Task statement:
Repeat the passage of the agreement text word for word, starting at "Section 6.10 No" and stopping after "by that Section.".

┌─ Extract

Section 6.9 Severability. If any provision of this Agreement, or the application thereof to any person or circumstance, is determined by a court of competent jurisdiction to be invalid, void or unenforceable, the remaining provisions hereof, or the application of such provision to persons or circumstances other than those as to which it has been held invalid or unenforceable, will remain in full force and effect and shall in no way be affected, impaired or invalidated thereby, so long as the economic or legal substance of the transactions contemplated hereby is not affected in any manner materially adverse to any party. Upon such determi
nation, the parties shall negotiate in good faith in an effort to agree upon a suitable and equitable substitute provision to effect the original intent of the parties.
Section 6.10 No Third-Party Beneficiaries. Nothing contained in this Agreement, expressed or implied, is intended to confer upon any person or entity other than the Company, the Trust and the Investor any benefit, right or remedies, except that the provisions of Sections 4.4 and 5.4 shall inure to the benefit of the persons holding Capital Securities during any tacked holding period, as contemplated by that Section.

└─
┌─ Raw data

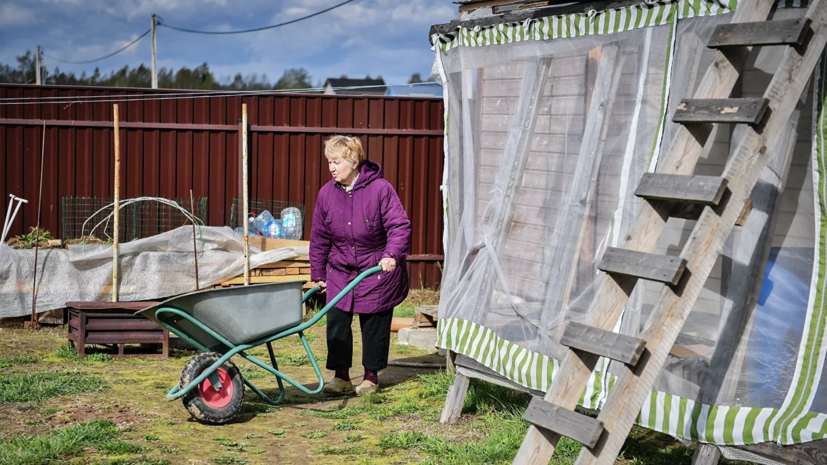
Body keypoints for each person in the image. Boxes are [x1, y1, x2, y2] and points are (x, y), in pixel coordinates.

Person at [309, 135, 411, 396]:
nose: (331, 168)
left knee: (374, 321)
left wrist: (392, 254)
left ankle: (370, 378)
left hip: (375, 267)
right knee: (337, 320)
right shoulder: (326, 194)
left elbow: (399, 226)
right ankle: (341, 377)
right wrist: (318, 273)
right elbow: (319, 236)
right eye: (329, 162)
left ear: (354, 161)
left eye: (337, 162)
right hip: (341, 269)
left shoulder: (381, 189)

└─

Exercise response:
Section 6.10 No Third-Party Beneficiaries. Nothing contained in this Agreement, expressed or implied, is intended to confer upon any person or entity other than the Company, the Trust and the Investor any benefit, right or remedies, except that the provisions of Sections 4.4 and 5.4 shall inure to the benefit of the persons holding Capital Securities during any tacked holding period, as contemplated by that Section.